Task:
Below are some records; output exactly the lines from the line with "Pause and resume" to the line with "key(Escape)", both ends kept, and nothing more.

Dataset extract:

-- Opening Marker --

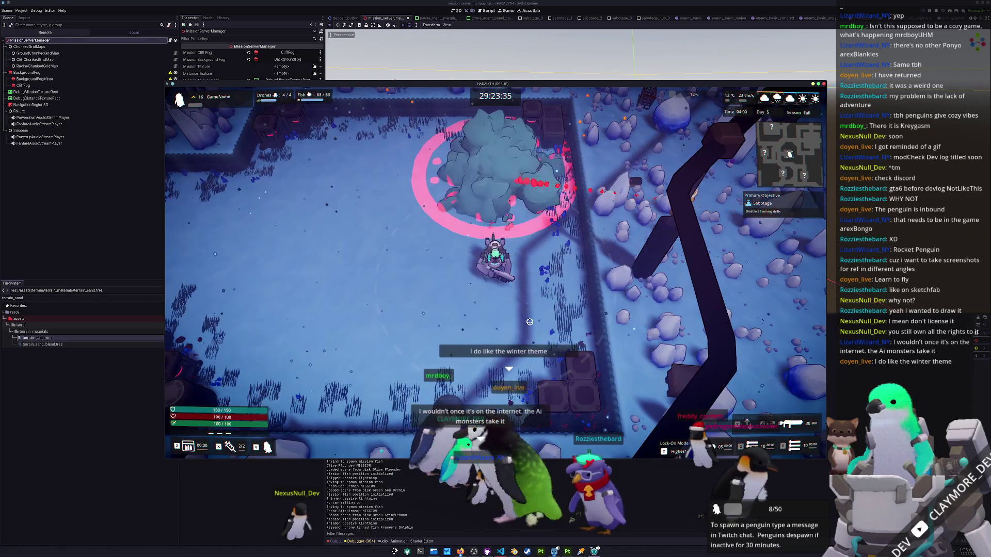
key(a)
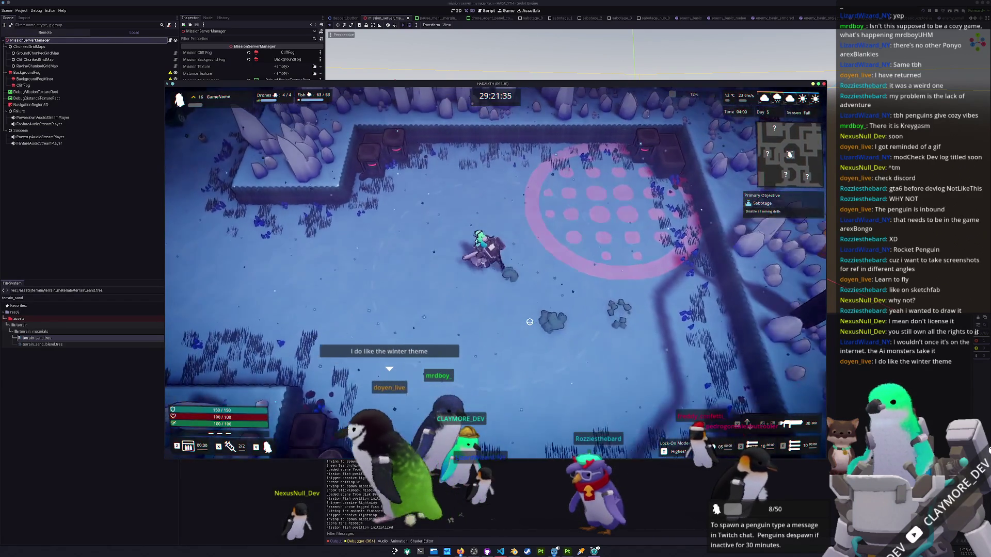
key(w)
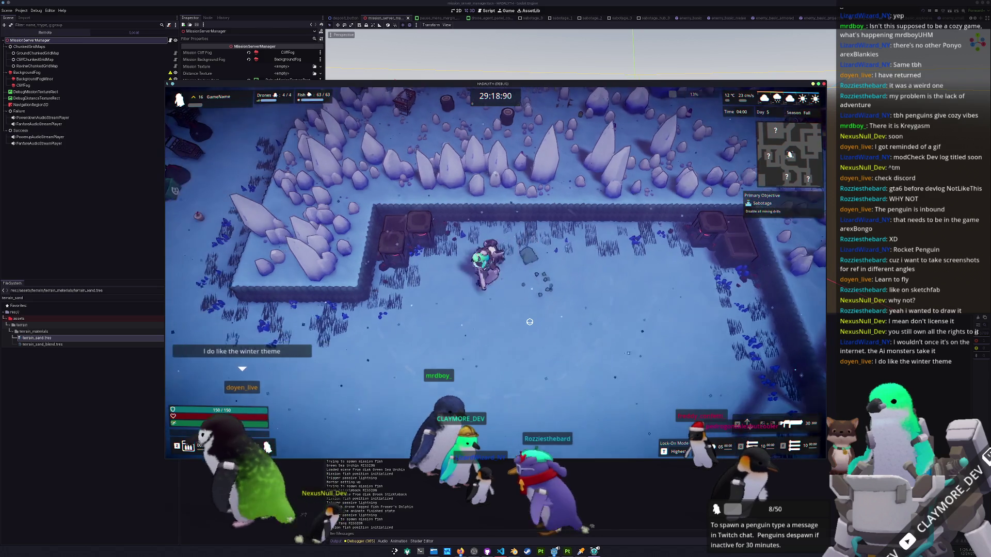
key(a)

-- Closing Marker --
-- Opening Marker --

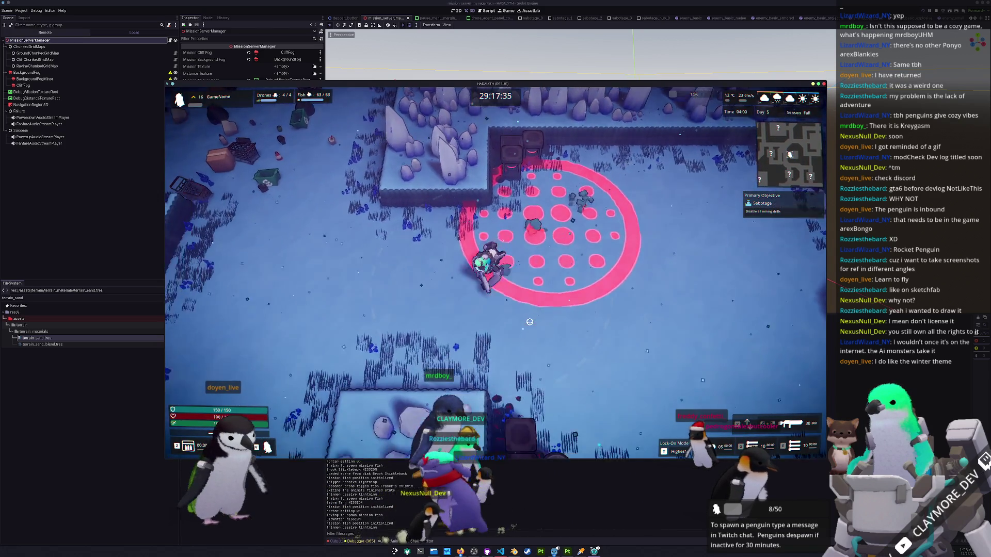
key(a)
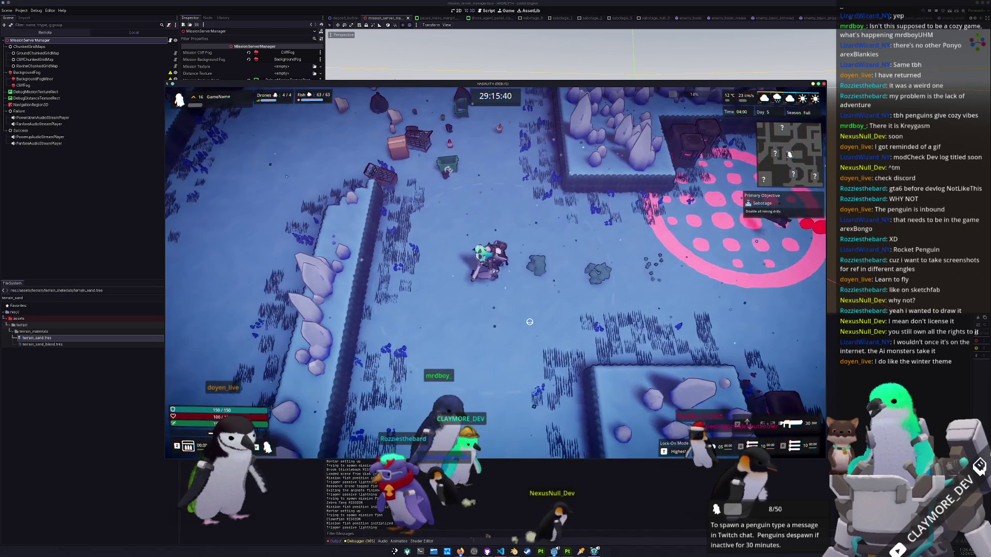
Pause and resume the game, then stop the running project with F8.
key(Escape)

-- Closing Marker --

Solution to the problem:
Pause and resume the game, then stop the running project with F8.
key(Escape)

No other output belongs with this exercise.